Kenya company law: Dividends

Dividends under Kenya law are the profits of trading divided among the shareholders in proportion to their shares. 

The basic rule is that “dividends must not be paid out of capital”.

Declaration and Payment

There is no provision in the Act dealing with payment of dividends but it is governed by the articles of association failing which the provisions of Table A apply as follows: -
(i) Articles 114:-The Company in a general meeting may declare dividends but no dividend shall exceed the amount recommended by the directors.  No dividend can be declared if the directors have recommended none.

(ii)  Articles 115:-The directors may from time to time pay to the members such    interim dividends as appear to the directors to be justified by the profits of the company.  A resolution passed at a general meeting directing the director to pay interim dividends is invalid (Scott vs. Scott)

(iii) Article 116:-No dividend shall be paid otherwise than out of profits.  Because the word “profits” is ambiguous, this provision be understood to mean “dividends must not be paid out of capital”. Provided dividends are not paid out of capital it does not matter from whatever it is paid.

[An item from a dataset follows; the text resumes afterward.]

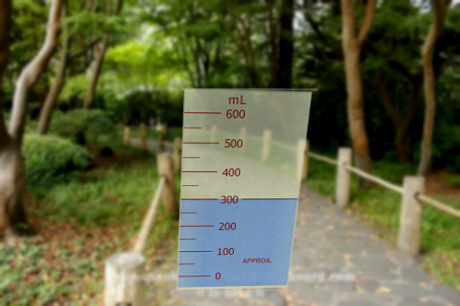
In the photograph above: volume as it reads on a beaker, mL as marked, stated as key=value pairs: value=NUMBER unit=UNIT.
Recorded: value=300 unit=mL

(iv)  Article 120:-Any general meeting declaring dividends may direct payment of such dividend wholly or partly by the distribution of specific assets and in particular shares- dividend in kind.

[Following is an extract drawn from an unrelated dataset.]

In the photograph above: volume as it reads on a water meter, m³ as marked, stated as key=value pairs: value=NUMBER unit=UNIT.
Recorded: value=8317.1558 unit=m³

(v)  Article 121:-Any dividend payable in cash in respect of shares may be paid by cheque or warrant sent through the post directed to the registered address of the holder.

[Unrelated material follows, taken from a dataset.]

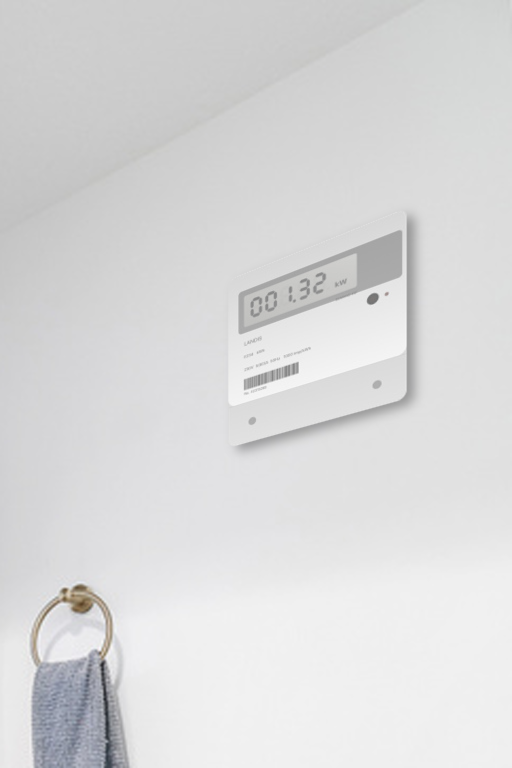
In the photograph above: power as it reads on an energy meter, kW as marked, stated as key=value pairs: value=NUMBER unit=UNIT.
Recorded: value=1.32 unit=kW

(vi) Article 122:-No dividend shall bear interest against the company.  At common law the declaration of a dividend creates a single contract debt due from the company to the shareholder which will be time barred in six years from the date of declaration.


Case Law relating to Dividends:
 Losses in precious years need not be provided for.  A dividend can be paid if there is a profit on the current year’s trading.

Profits of previous years can be brought forward and distributed even if there is a revenue loss in the current trading year.

Losses on fixed assets in the current year need not be made good by provision for depreciation before treating a revenue profit as available for dividend.

Unrealized profits on revaluation of assets can be distributed by way of a dividend or used to pay a bonus issue.